======== Source material ========

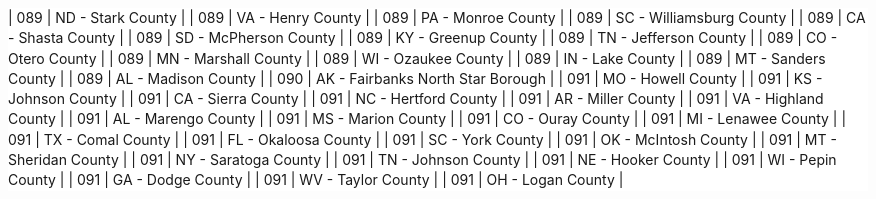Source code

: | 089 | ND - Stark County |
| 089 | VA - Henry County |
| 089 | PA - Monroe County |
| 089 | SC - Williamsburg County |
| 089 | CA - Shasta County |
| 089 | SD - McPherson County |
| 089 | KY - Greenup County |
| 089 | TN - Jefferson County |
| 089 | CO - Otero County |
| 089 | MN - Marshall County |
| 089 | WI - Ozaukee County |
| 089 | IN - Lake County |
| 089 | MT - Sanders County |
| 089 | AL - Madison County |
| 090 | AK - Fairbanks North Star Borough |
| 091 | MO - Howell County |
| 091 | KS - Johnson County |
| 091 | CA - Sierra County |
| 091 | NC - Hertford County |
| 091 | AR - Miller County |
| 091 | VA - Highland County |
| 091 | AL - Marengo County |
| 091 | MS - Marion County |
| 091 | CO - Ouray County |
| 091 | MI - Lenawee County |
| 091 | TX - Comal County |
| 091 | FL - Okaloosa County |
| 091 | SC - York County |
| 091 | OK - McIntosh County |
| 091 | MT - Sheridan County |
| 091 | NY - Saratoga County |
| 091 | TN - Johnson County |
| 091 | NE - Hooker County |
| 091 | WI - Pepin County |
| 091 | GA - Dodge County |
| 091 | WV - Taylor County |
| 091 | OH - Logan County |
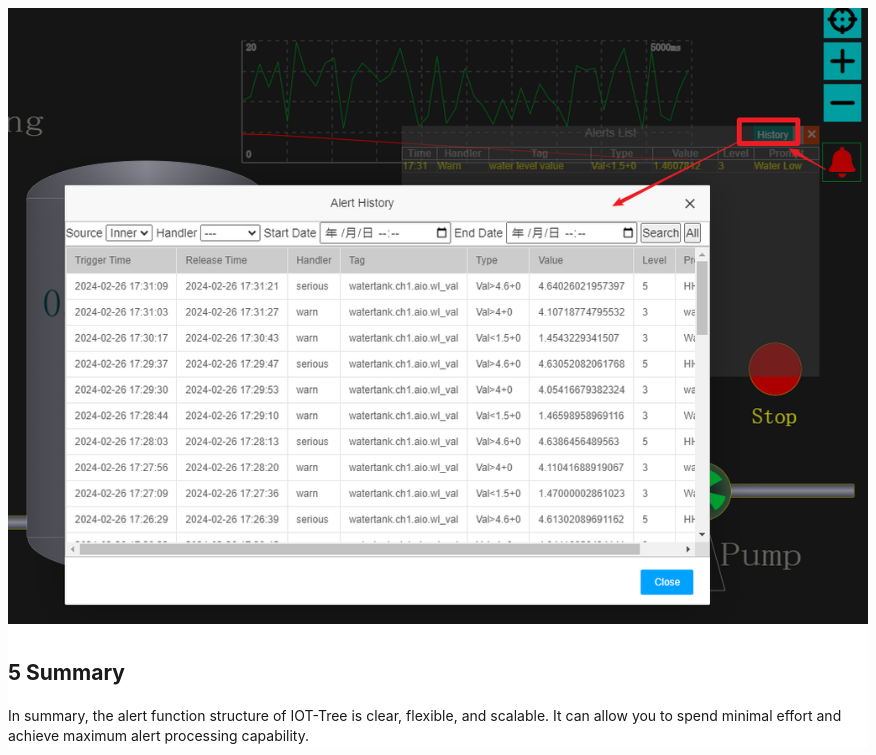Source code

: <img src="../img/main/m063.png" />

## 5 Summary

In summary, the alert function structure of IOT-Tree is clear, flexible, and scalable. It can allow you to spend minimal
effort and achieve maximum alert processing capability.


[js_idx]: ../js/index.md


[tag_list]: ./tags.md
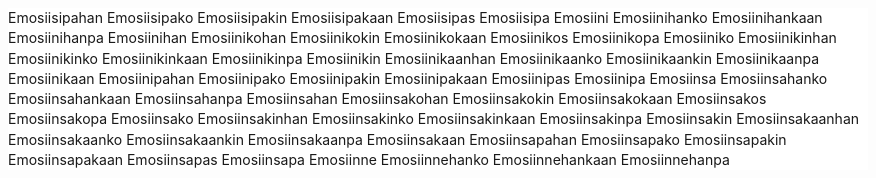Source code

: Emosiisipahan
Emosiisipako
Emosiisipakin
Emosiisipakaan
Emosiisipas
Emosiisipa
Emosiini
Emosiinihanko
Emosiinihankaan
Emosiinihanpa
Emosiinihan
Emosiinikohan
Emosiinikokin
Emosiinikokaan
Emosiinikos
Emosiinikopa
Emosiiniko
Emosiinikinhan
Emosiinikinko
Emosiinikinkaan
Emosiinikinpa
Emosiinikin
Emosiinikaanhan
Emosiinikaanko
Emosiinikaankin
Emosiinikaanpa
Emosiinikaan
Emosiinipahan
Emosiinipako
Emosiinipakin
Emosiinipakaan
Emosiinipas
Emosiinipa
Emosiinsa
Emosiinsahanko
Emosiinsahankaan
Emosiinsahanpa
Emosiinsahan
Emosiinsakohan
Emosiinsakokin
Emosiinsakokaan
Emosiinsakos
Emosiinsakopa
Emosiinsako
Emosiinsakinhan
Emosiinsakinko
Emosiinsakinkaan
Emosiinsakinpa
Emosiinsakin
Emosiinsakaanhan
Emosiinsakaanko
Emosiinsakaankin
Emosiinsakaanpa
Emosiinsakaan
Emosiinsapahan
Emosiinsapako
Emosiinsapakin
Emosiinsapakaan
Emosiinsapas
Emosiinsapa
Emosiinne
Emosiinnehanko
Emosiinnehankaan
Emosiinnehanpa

========

Exercise objective →
Reproduce the source text from every record above word for word, without any of the pictures.

Answer to the problem →
Source code

: | 089 | ND - Stark County |
| 089 | VA - Henry County |
| 089 | PA - Monroe County |
| 089 | SC - Williamsburg County |
| 089 | CA - Shasta County |
| 089 | SD - McPherson County |
| 089 | KY - Greenup County |
| 089 | TN - Jefferson County |
| 089 | CO - Otero County |
| 089 | MN - Marshall County |
| 089 | WI - Ozaukee County |
| 089 | IN - Lake County |
| 089 | MT - Sanders County |
| 089 | AL - Madison County |
| 090 | AK - Fairbanks North Star Borough |
| 091 | MO - Howell County |
| 091 | KS - Johnson County |
| 091 | CA - Sierra County |
| 091 | NC - Hertford County |
| 091 | AR - Miller County |
| 091 | VA - Highland County |
| 091 | AL - Marengo County |
| 091 | MS - Marion County |
| 091 | CO - Ouray County |
| 091 | MI - Lenawee County |
| 091 | TX - Comal County |
| 091 | FL - Okaloosa County |
| 091 | SC - York County |
| 091 | OK - McIntosh County |
| 091 | MT - Sheridan County |
| 091 | NY - Saratoga County |
| 091 | TN - Johnson County |
| 091 | NE - Hooker County |
| 091 | WI - Pepin County |
| 091 | GA - Dodge County |
| 091 | WV - Taylor County |
| 091 | OH - Logan County |
Source code

: <img src="../img/main/m063.png" />

## 5 Summary

In summary, the alert function structure of IOT-Tree is clear, flexible, and scalable. It can allow you to spend minimal
effort and achieve maximum alert processing capability.


[js_idx]: ../js/index.md


[tag_list]: ./tags.md
Source code

: Emosiisipahan
Emosiisipako
Emosiisipakin
Emosiisipakaan
Emosiisipas
Emosiisipa
Emosiini
Emosiinihanko
Emosiinihankaan
Emosiinihanpa
Emosiinihan
Emosiinikohan
Emosiinikokin
Emosiinikokaan
Emosiinikos
Emosiinikopa
Emosiiniko
Emosiinikinhan
Emosiinikinko
Emosiinikinkaan
Emosiinikinpa
Emosiinikin
Emosiinikaanhan
Emosiinikaanko
Emosiinikaankin
Emosiinikaanpa
Emosiinikaan
Emosiinipahan
Emosiinipako
Emosiinipakin
Emosiinipakaan
Emosiinipas
Emosiinipa
Emosiinsa
Emosiinsahanko
Emosiinsahankaan
Emosiinsahanpa
Emosiinsahan
Emosiinsakohan
Emosiinsakokin
Emosiinsakokaan
Emosiinsakos
Emosiinsakopa
Emosiinsako
Emosiinsakinhan
Emosiinsakinko
Emosiinsakinkaan
Emosiinsakinpa
Emosiinsakin
Emosiinsakaanhan
Emosiinsakaanko
Emosiinsakaankin
Emosiinsakaanpa
Emosiinsakaan
Emosiinsapahan
Emosiinsapako
Emosiinsapakin
Emosiinsapakaan
Emosiinsapas
Emosiinsapa
Emosiinne
Emosiinnehanko
Emosiinnehankaan
Emosiinnehanpa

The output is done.